January 2017 auto sales report shows Toyota had an 11 percent drop while Honda Motor Co. Ltd. and Nissan Motor Co. Ltd. both had an increase of 6 percent. The trend shows crossovers and SUVs have taken over the car ranges.
According to the report of Nasdaq, Toyota's January U.S. auto sales showed an unexpected a drop of 11 percent. This put the automaker behind its competitors who have reported an increase in sales.
On the other hand, the sales reports of Nissan Motor Co. Ltd. and Honda Motor Co. Ltd. both reflected an increase of 6 percent. The increase also pulled up its stocks with 0.8 percent for the latter and 0.5 percent for Nissan.
In another report, Michelle Krebs, an analyst from autotrader.com, unveiled the strategy that pulled up the sales of Nissan. The analyst said that Nissan made the aggressive adjustment to give discounts last month which led to the sales increase. The Rogue crossover is reportedly the main contributor of the sale increase which sold 28,760 units, outsmarting Nissan's best-selling Altima sedan, USA Today reported.

» **Records supplied**:

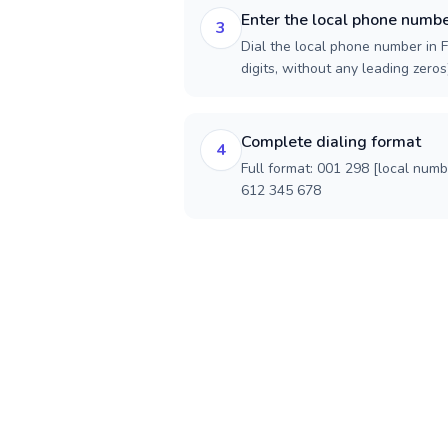
Enter the local phone numb
3
Dial the local phone number in F
digits, without any leading zeros)
Complete dialing format
4
Full format: 001 298 [local num
612 345 678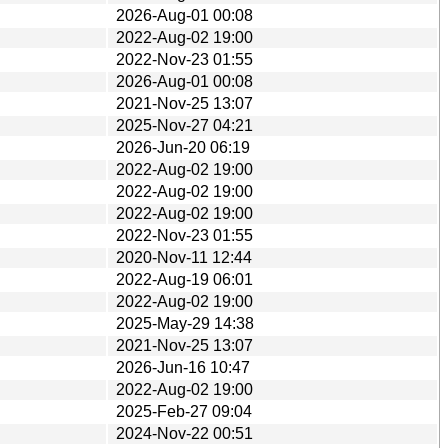
2026-Aug-01 00:08
2022-Aug-02 19:00
2022-Nov-23 01:55
2026-Aug-01 00:08
2021-Nov-25 13:07
2025-Nov-27 04:21
2026-Jun-20 06:19
2022-Aug-02 19:00
2022-Aug-02 19:00
2022-Aug-02 19:00
2022-Nov-23 01:55
2020-Nov-11 12:44
2022-Aug-19 06:01
2022-Aug-02 19:00
2025-May-29 14:38
2021-Nov-25 13:07
2026-Jun-16 10:47
2022-Aug-02 19:00
2025-Feb-27 09:04
2024-Nov-22 00:51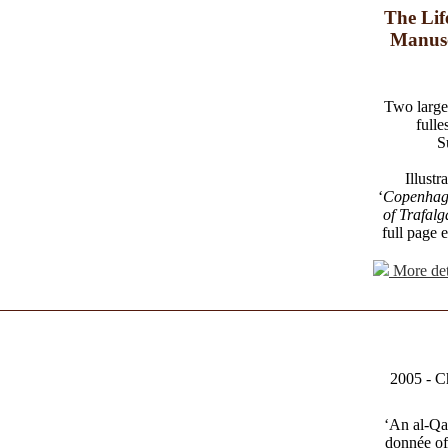
The Lif
Manusc
Two large 
fulle
S
Illustr
‘
Copenhag
of Trafalg
full page 
More det
2005 - C
‘An al-Qa
donnée of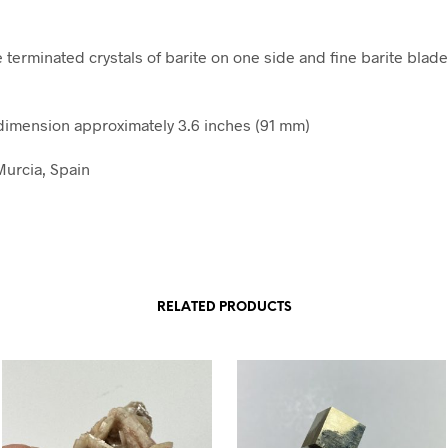
e terminated crystals of barite on one side and fine barite blad
imension approximately 3.6 inches (91 mm)
Murcia, Spain
RELATED PRODUCTS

» **Work to complete**: Continue the report on January 2017 U.S. auto sales with the next part, starting after its last sentence.

» **Exercise response**:
On the contrary, Toyota did not make the necessary adjustment which resulted to the underperformance in sales. The analyst noted that historically, Toyota does not make such adjustment efforts in January.
Michelle Krebs further noted that the low gas prices last year pushed the clients to settle with crossovers, SUVs and pickup trucks, which is why Nissan was able to take advantage of the trend. Unfortunately, Toyota depended heavily on their car ranges which made the automaker suffered the losses in sales.
Moving forward, various analysts gave out their brave forecast for this year's sales for the overall industry. Edmunds.com foresees the sales in January will drop by 0.7 percent. Similarly, ALG, the subsidiary of TrueCar, projects a 1.5 percent decrease in sales. On the other hand, Kelley Blue Book sees a bigger drop of 2.7 percent.